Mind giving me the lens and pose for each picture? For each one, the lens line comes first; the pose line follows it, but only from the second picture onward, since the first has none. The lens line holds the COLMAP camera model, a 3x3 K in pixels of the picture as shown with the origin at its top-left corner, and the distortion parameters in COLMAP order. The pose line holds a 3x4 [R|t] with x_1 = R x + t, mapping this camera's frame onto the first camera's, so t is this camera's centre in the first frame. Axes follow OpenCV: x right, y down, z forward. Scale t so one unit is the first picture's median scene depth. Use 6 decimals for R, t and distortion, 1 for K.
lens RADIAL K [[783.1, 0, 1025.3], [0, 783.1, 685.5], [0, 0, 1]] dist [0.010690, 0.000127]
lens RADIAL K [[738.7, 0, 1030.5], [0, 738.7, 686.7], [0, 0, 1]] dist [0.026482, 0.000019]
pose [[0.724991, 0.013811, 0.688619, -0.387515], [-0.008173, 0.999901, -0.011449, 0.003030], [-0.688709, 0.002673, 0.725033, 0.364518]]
* * *
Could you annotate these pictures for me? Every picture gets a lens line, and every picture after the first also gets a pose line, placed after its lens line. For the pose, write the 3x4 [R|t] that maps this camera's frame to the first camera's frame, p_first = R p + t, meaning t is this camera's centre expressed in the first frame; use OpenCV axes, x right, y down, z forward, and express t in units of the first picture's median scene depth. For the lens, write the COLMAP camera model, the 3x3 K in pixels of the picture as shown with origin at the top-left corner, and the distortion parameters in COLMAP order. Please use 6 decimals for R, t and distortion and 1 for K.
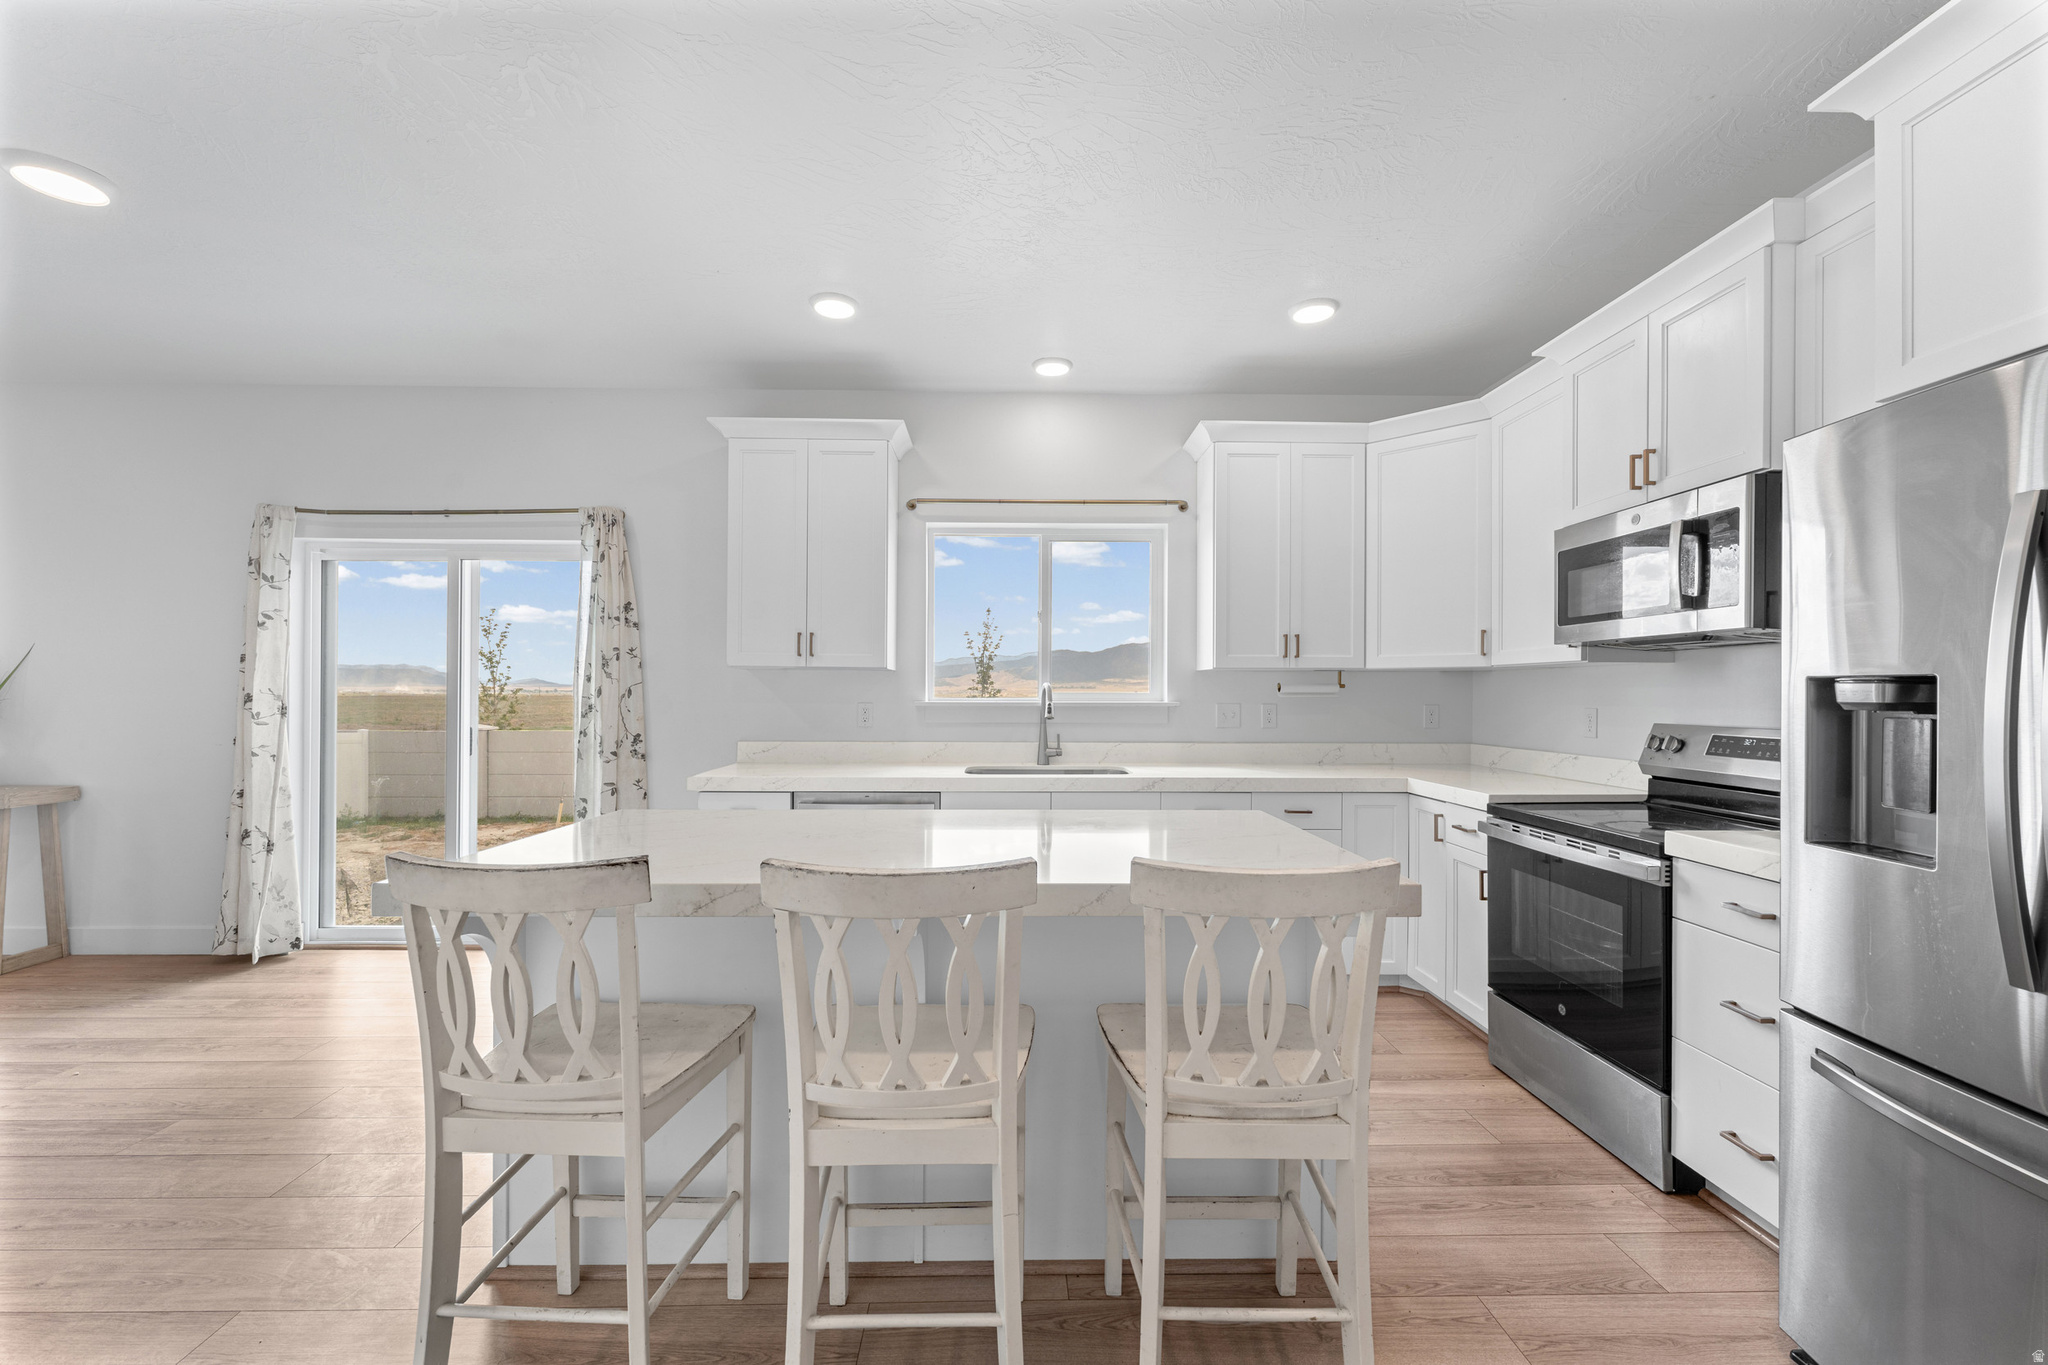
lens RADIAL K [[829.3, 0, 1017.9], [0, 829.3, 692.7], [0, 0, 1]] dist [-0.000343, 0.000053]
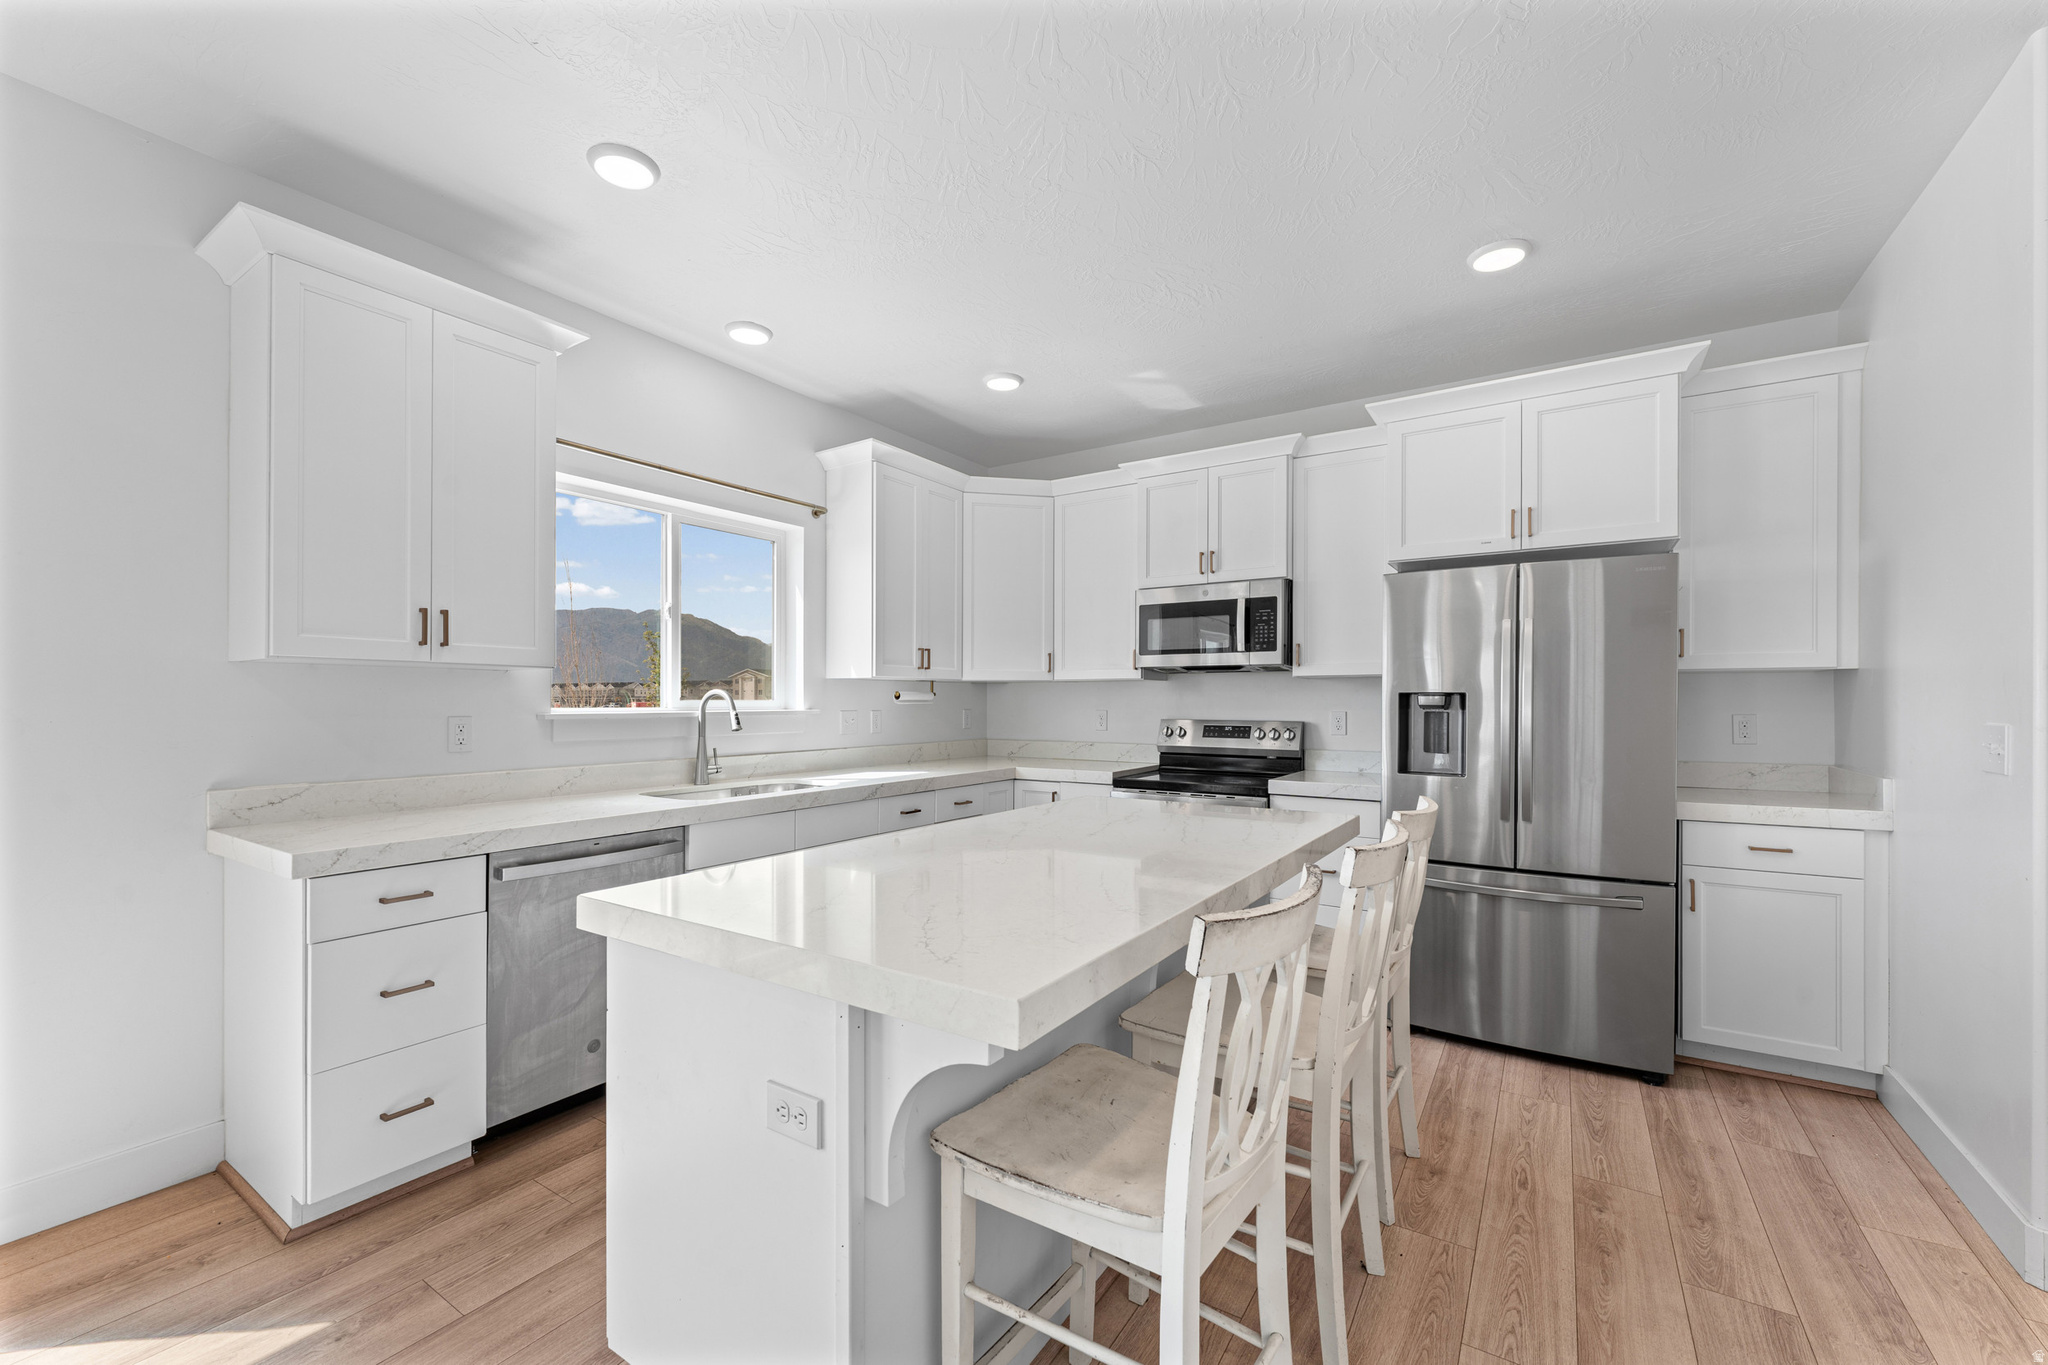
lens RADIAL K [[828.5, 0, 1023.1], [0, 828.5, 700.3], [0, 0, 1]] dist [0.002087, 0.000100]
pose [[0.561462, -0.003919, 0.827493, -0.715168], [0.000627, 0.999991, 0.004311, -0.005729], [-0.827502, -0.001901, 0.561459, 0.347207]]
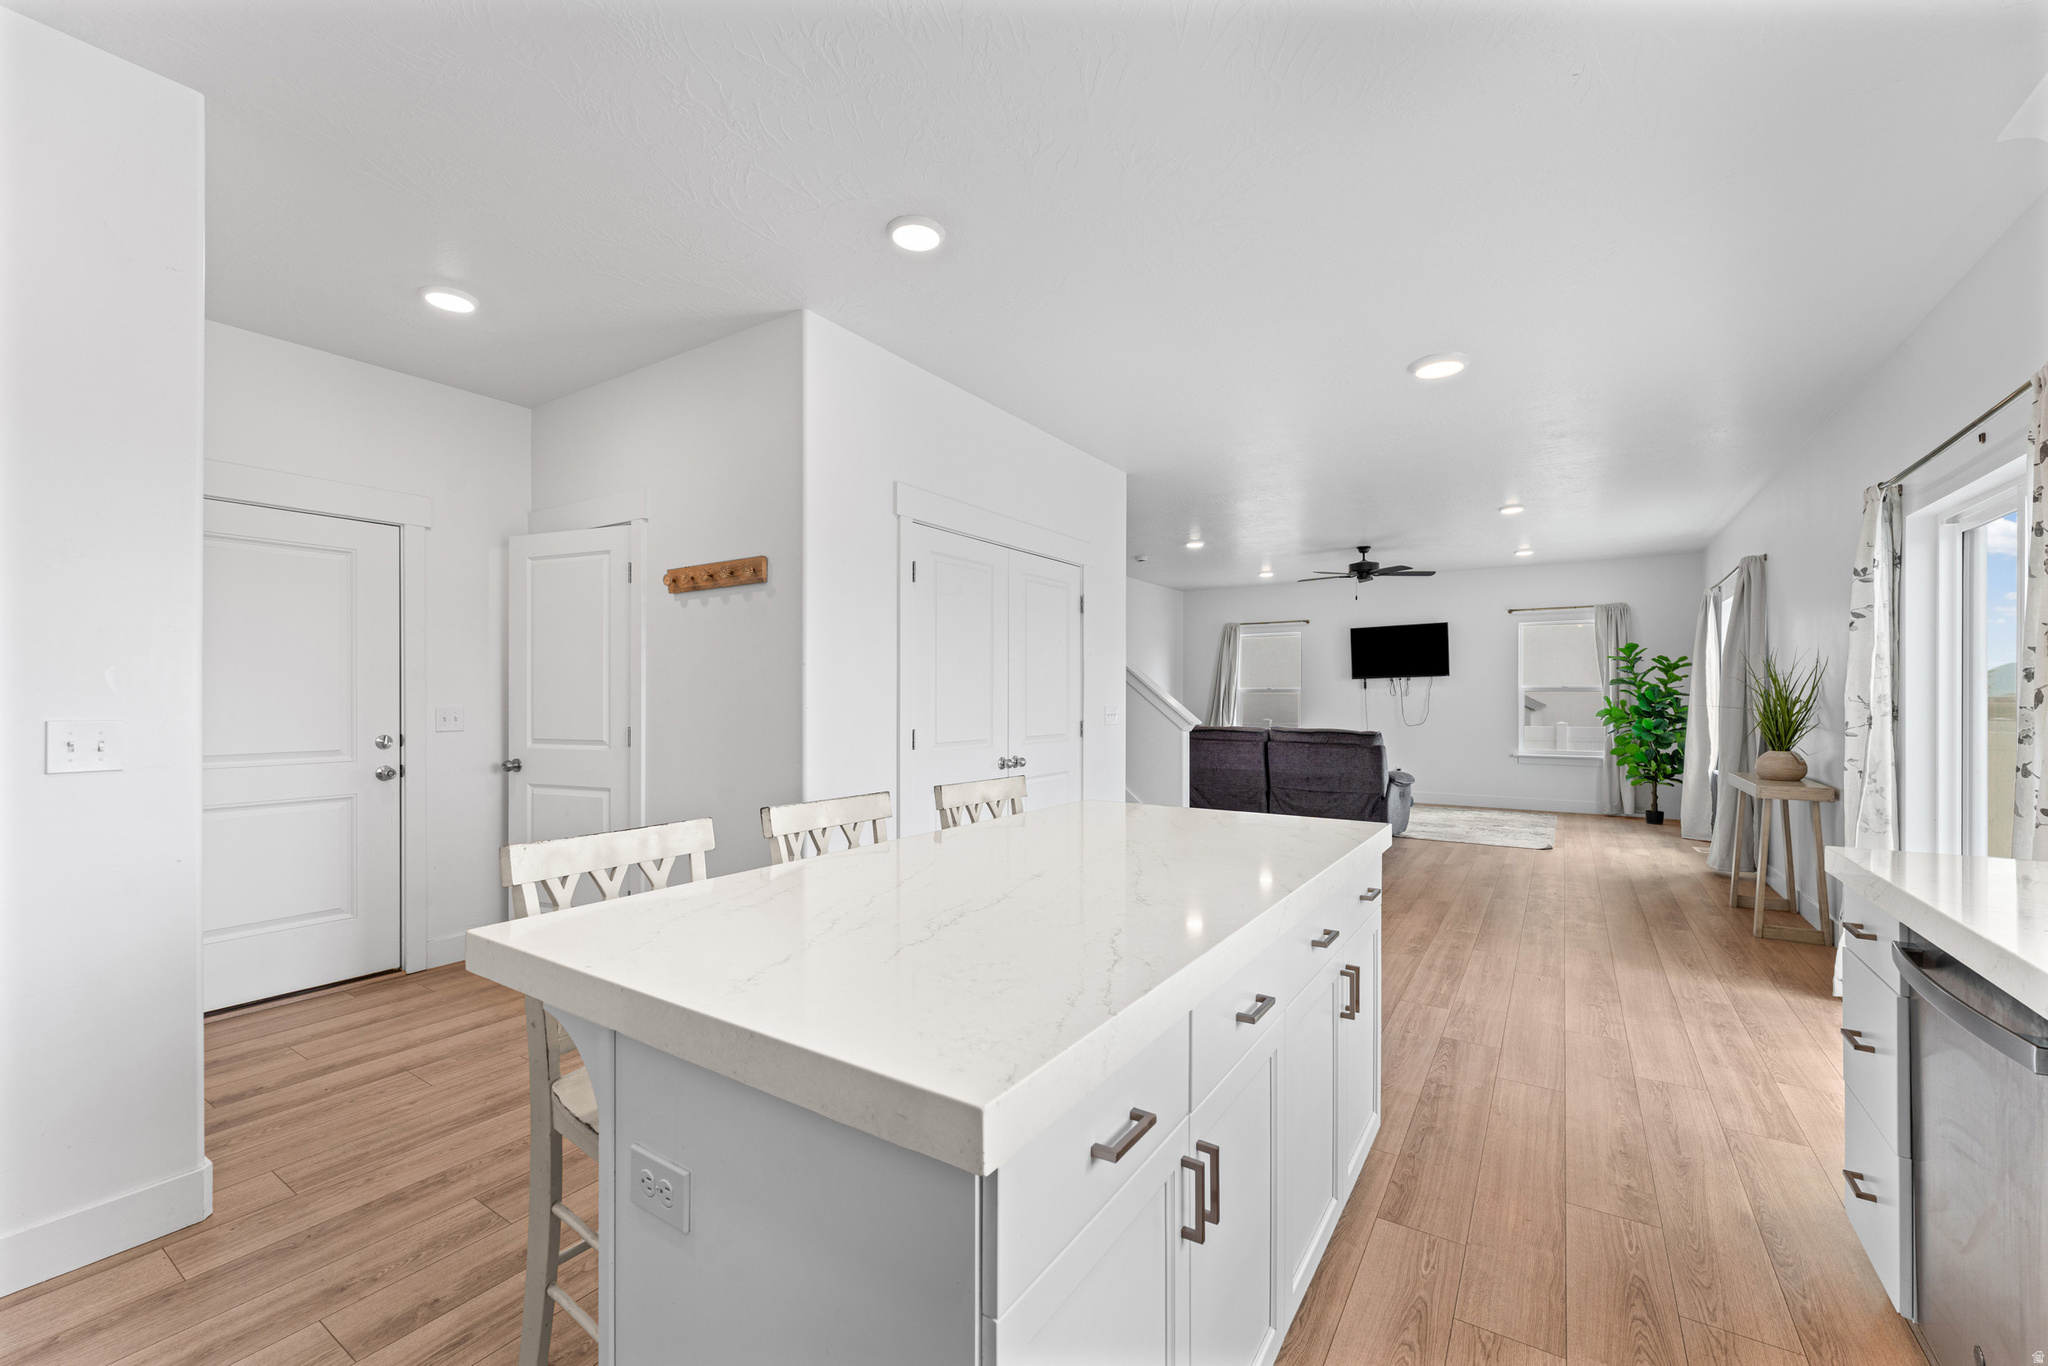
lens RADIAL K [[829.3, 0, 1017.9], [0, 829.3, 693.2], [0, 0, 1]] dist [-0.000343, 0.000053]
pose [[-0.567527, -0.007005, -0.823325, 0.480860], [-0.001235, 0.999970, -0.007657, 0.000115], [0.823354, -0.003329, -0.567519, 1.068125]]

What this task involves:
Set out as a numbered list the lines of the records from the one containing "Mind giving me" through the one containing "0.002673, 0.725033, 0.364518]]", both included, leaving out any blank lines.

Written answer:
1. Mind giving me the lens and pose for each picture? For each one, the lens line comes first; the pose line follows it, but only from the second picture onward, since the first has none. The lens line holds the COLMAP camera model, a 3x3 K in pixels of the picture as shown with the origin at its top-left corner, and the distortion parameters in COLMAP order. The pose line holds a 3x4 [R|t] with x_1 = R x + t, mapping this camera's frame onto the first camera's, so t is this camera's centre in the first frame. Axes follow OpenCV: x right, y down, z forward. Scale t so one unit is the first picture's median scene depth. Use 6 decimals for R, t and distortion, 1 for K.
2. lens RADIAL K [[783.1, 0, 1025.3], [0, 783.1, 685.5], [0, 0, 1]] dist [0.010690, 0.000127]
3. lens RADIAL K [[738.7, 0, 1030.5], [0, 738.7, 686.7], [0, 0, 1]] dist [0.026482, 0.000019]
4. pose [[0.724991, 0.013811, 0.688619, -0.387515], [-0.008173, 0.999901, -0.011449, 0.003030], [-0.688709, 0.002673, 0.725033, 0.364518]]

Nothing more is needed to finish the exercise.